The Security Network: bring local solutions to the country at large

 - 
Wednesday, March 1, 2006

SAN DIEGO--When it comes to homeland security, government and industry simply don't communicate well enough. So believes Lockheed Martin Orincon president Lou Kelly. But, through his position as director of the Security Network, a San Diego-based non-profit, he's trying to change that. "If you look at the research that [the Department of Homeland Security is] doing, there is no bridge between the research that they're expending and the industry."
"A lot of people," said Kelly, "confuse [the Department of Defense] with DHS, [believing they] have the same kind of capability. But really they're quite different. DOD has the ability to understand what the long-term requirements of the Navy, Army, etc., are within their structure, to fund the research, and to employ the new products in their own marketplace.

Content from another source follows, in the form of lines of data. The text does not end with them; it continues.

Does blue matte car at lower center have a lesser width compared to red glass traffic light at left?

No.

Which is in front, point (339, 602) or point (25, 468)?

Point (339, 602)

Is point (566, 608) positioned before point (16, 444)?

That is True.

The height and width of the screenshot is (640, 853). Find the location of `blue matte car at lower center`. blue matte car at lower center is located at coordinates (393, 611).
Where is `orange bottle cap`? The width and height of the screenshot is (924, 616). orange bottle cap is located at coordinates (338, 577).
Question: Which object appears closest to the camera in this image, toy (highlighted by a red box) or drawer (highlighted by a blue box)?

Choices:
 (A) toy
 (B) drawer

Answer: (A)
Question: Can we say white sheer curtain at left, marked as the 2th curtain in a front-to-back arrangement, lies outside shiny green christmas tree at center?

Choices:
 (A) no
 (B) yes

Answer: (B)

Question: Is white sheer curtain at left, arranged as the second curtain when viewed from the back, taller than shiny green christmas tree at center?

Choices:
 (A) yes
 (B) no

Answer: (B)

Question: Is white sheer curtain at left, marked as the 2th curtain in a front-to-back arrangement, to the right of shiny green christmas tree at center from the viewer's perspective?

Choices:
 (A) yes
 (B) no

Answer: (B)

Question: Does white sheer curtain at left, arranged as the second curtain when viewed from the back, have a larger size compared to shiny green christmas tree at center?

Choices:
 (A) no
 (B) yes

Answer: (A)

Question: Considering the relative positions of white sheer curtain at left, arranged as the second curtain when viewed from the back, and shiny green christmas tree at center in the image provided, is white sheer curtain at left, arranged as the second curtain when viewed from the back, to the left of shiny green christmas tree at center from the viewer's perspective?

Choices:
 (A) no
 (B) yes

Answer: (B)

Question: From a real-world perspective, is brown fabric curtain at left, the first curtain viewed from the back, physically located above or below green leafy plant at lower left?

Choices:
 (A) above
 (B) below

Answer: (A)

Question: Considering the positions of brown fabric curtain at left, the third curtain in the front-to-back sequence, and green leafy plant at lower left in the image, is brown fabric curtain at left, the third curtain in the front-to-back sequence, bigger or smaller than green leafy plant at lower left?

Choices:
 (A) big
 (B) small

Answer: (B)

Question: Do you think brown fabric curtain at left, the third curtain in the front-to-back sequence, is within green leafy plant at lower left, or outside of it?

"But if you look at DHS, they can spend the money to do the research, but about 90 percent of the user community doesn't fall within their four walls. Around 90 percent of all the critical infrastructure is within the private sector."
The power plants, industrial facilities, oil processing facilities and more that are so important to protect from terrorists are not under the control of Homeland Security and thus can't communicate with a unified front what products and processes they most need to be developed.
"So [the Security Network is] looking to bring together the federal, state, and local entities that are deployed [in San Diego], along with the private sector stakeholders, along with the suppliers," said Kelly, to get them talking about reducing the duplication of effort.
"San Diego is unique," said William Lynch, vice president at ProAssociates, a firm that finances the security market and which is a founding partner in the Security Network. "It's got a nuclear plant, the busiest border crossing, the military industrial complex; it's got telecom, it's really a microcosm of the country at large...If you can figure out how to secure San Diego, you can take that and apply it to other regions. We're trying to avoid the Swiss-cheese effect - take off on the convergence, team building and collaboration."
Currently, roughly a year into to operations, the Network is at the level of organizing their now annual Security Summit, holding quarterly briefing sessions and putting together working groups. This year, however, the port security working group--which includes the local Coast Guard second-in-command, an industry representative, and local government officials--hopes to chart a course of action that would not only be an enhancement to the San Diego port, but would apply to ports throughout the United States. Then, said Kelly, they'll ask DHS to fund the program so that Security Network could validate that plan.
"Then we can demonstrate how this organization can improve the national situation," said Kelly.